Par ailleurs, il existe dans les ambassades un certain nombre de services dédiés pouvant apporter leur expertise précieuse. J’en cite quelques-uns, parfois méconnus :
- les missions économiques, qui suivent la macroéconomie du pays, son secteur financier et les grands contrats régaliens,
- les bureaux de Business France qui appuient nos PME à travers l’organisation de missions collectives sectorielles et ciblées ou la participation aux salons-expos spécialisés,
- les attachés de Défense pour le secteur des équipements militaires,
- les attachés de Sécurité intérieure pour le secteur des équipements de sécurité et d’identification,
- les attachés scientifiques pour le secteur Recherche & Développement,
- les attachés douaniers pour les problèmes de taxes et de transit logistique,
- les bureaux d’Atout France pour le tourisme en France,
- et même les attachés culturels pour le secteur des industries audiovisuelles et de l’édition.
Nos Ambassades ont aussi pour mission de promouvoir l’attractivité du territoire français auprès des investisseurs étrangers potentiels.
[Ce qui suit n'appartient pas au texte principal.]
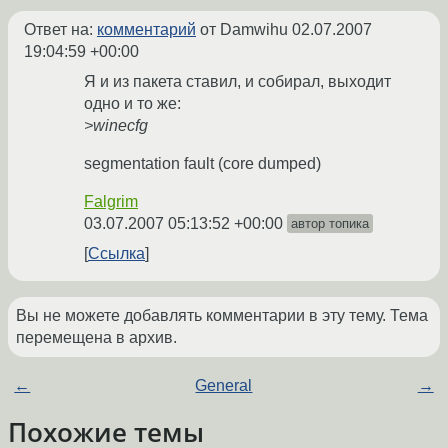
Ответ на:
комментарий
от Damwihu
02.07.2007
19:04:59 +00:00
Я и из пакета ставил, и собирал, выходит
одно и то же:
>winecfg
segmentation fault (core dumped)
Falgrim
03.07.2007 05:13:52 +00:00
автор топика
Ссылка
Вы не можете добавлять комментарии в эту тему. Тема
перемещена в архив.
←
General
→
Похожие темы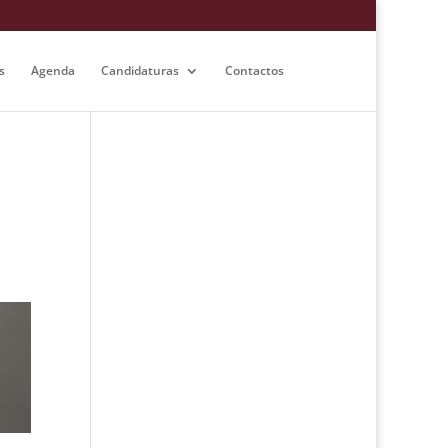
s
Agenda
Candidaturas
Contactos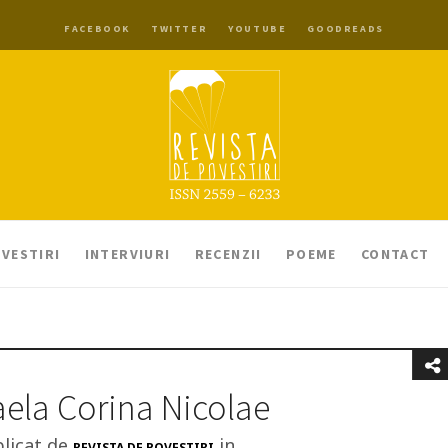
FACEBOOK
TWITTER
YOUTUBE
GOODREADS
VESTIRI
INTERVIURI
RECENZII
POEME
CONTACT
ela Corina Nicolae
licat de
in
REVISTA DE POVESTIRI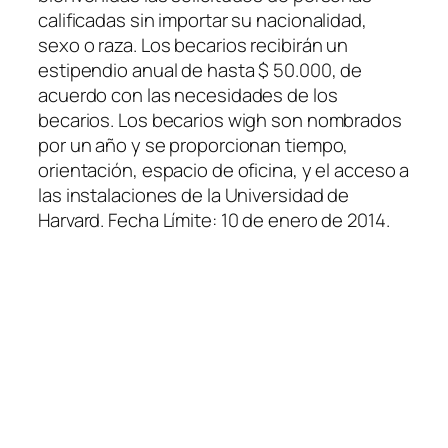
calificadas sin importar su nacionalidad,
sexo o raza. Los becarios recibirán un
estipendio anual de hasta $ 50.000, de
acuerdo con las necesidades de los
becarios. Los becarios wigh son nombrados
por un año y se proporcionan tiempo,
orientación, espacio de oficina, y el acceso a
las instalaciones de la Universidad de
Harvard. Fecha Límite: 10 de enero de 2014.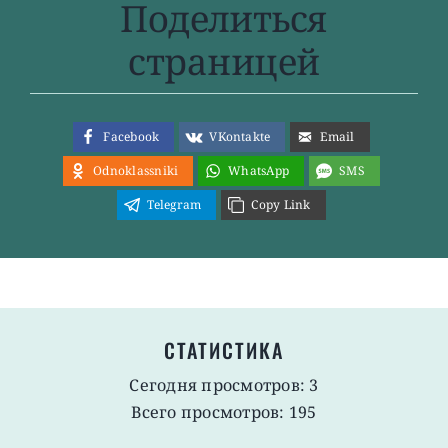
Поделиться
страницей
Facebook
VKontakte
Email
Odnoklassniki
WhatsApp
SMS
Telegram
Copy Link
СТАТИСТИКА
Сегодня просмотров: 3
Всего просмотров: 195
Il m’est souvent arrivé d’intervenir auprès d’autorités françaises, à l’échelon national ou régional, pour favoriser la démarche d’un investisseur espagnol, brésilien ou mexicain.
Nous faisons aussi souvent des « road shows » dans les pays cibles pour promouvoir l’attrait des territoires français auprès des investisseurs étrangers.
Nous avons aussi ouvert les salons de nos Ambassades aux entreprises pour y organiser des événements promotionnels pour nos entreprises (mode, gastronomie, luxe, art de vivre) ou des rencontres spécialisées (fonds d’investissement, nouvelles technologies, découvertes scientifiques).
En avril 2013, Laurent Fabius, alors ministre des Affaires étrangères, déclarait : « Le Quai d’Orsay doit être aussi, à travers toutes ses tâches, la maison des entreprises. ». Sous son ministère, la diplomatie économique est devenue officiellement une priorité politique au service du redressement économique de la France. Quels sont les changements concrets qui se sont opérés au sein du Quai d’Orsay ?
Sous l’impulsion de Laurent Fabius, le Quai d’Orsay s’est mis en effet en ordre de bataille pour être encore plus efficace dans sa vocation d’agent de la diplomatie économique :
- renforcement des bureaux parisiens de la « Direction des entreprises », recrutement de chargés de mission économiques dans chacune des directions géographiques des MAEDI.
- encouragement des Ambassadeurs à s’impliquer personnellement dans la bataille de l’export. Ils disent y consacrer aujourd’hui plus de 40% de leur temps.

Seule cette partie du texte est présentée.